Court challenges Vesttoo in Chapter 11
Vesttoo Ltd, the scandal-plagued Israeli insurtech that has scrambled to stay ahead of a stormy summer, has now collapsed into Chapter 11, still vowing to stay alive.
The latest development comes less than a week after the announcement of a liquidation of the company’s collateralised insurer in Bermuda.
That decision came as an about turn, only days after the Bermuda office was listed among the five that would remain open, at a time the company was overnight closing offices and slashing their workforce from 200 to 50.
But the new moves come as reinsurance broker Aon’s White Rock SAC, a major client of the company, submitted a request to the Tel Aviv District Court yesterday to freeze Vesttoo’s assets in all banks, insurance companies and investment houses in Israel, it has been reported.
Calcalist’s CTech also reported that if the request is approved, it would lead to a temporary freeze of all the company's assets in Israel, up to about $135 million.
Vesttoo already had all its assets, including bank accounts, in the US frozen by a New York court last week after a request filed by White Rock.
A hearing was scheduled there for today.
However, as the company now seeks breathing room and protection from creditors, it has reflected on its recent troubled past, confident that it still had a future.
Last night, a company statement said that Vesttoo Ltd and its subsidiaries had commenced Chapter 11 proceedings in the United States Court for the District of Delaware.
It said that with the protection of Chapter 11, the company’s platform and current capital structure remained stable and fully sustainable and that the Vesttoo board of directors had confirmed it did not intend liquidating the company as a result of the proceedings.
The statement said the board intended to emerge from this process a stronger partner to all stakeholders, including employees, customers and vendors.
Ami Barlev, Vesttoo’s interim CEO said: "We believe the steps we are taking are best for Vesttoo’s long-term growth and success. Not only will they result in a strong, more sustainable capital structure, but they will provide us with the platform to aggressively pursue all parties that harmed our business.“
Mr Barlev, a company founder and board member, took over the running of the company last week.
He added: “We fully believe that Vesttoo’s unique core technology and experienced team, coupled with the needs of the market, constitute a strong base for rebuilding the company better and stronger than before.”
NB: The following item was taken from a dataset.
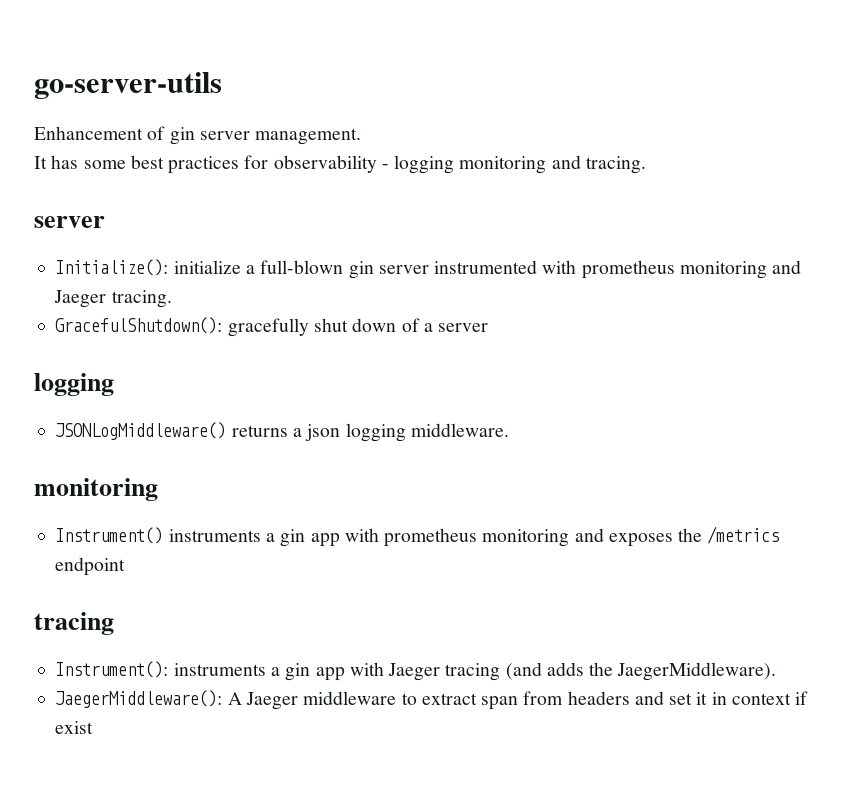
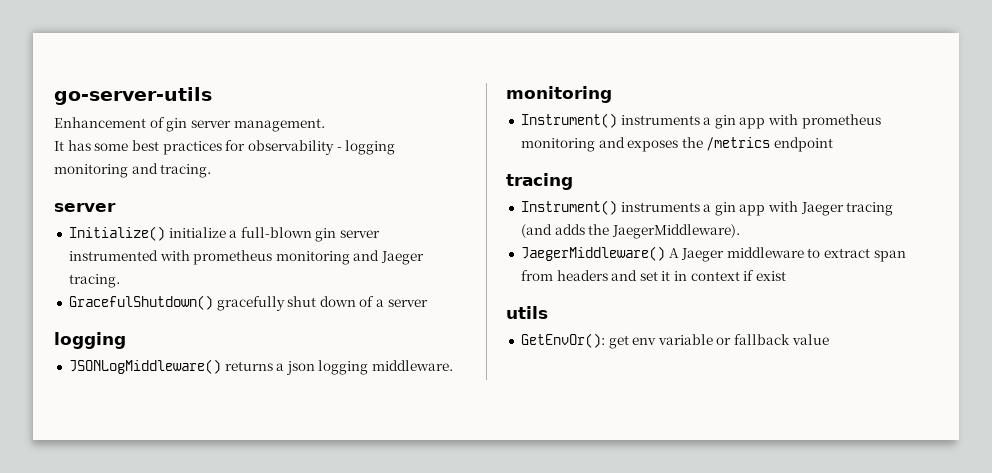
[55,259,169,276] Initialize(): -> [68,226,165,241] Initialize()
[55,317,223,334] GracefulShutdown(): -> [68,295,213,310] GracefulShutdown()
[55,661,169,678] Instrument(): -> [520,200,617,215] Instrument()
[55,690,223,708] JaegerMiddleware(): -> [520,246,665,261] JaegerMiddleware()
(94, 727) none -> [506,306,548,319] [520,333,829,349] // utils // GetEnvOr(): get env variable or fallback value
The company also said that in light of the various allegations related to the fraudulent letters of credit used on Vesttoo’s platform, the company determined that Chapter 11 was necessary to protect Vesttoo’s assets and serve as a forum to pursue legal action against those responsible for the company’s current situation.
Vesttoo said this would allow the development of its business plan moving forward under the company’s board of directors.
The statement added: “Furthermore, it will provide the company with protection from its creditors, strengthen its business and facilitate its restructuring plan while maintaining normal business operations.”
Things have been anything but normal for some weeks.
The company began as a marketplace, using technology, data science expertise, finance and risk transfer to diversify investment opportunities and provide new sources of insurance capacity.
Vesttoo continues ongoing inquiries into the events leading up to the first report of a fraudulent Letter of Credit that began its incredible downward spiral.
The company is being advised through this process by an experienced global risk, audit and compliance expert and external lawyers.
Yaniv Bertele, Vesttoo’s recently installed CEO and Alon Lifshitz, the chief financial engineer, were sidelined from their roles at the company earlier in the month and put on paid leave.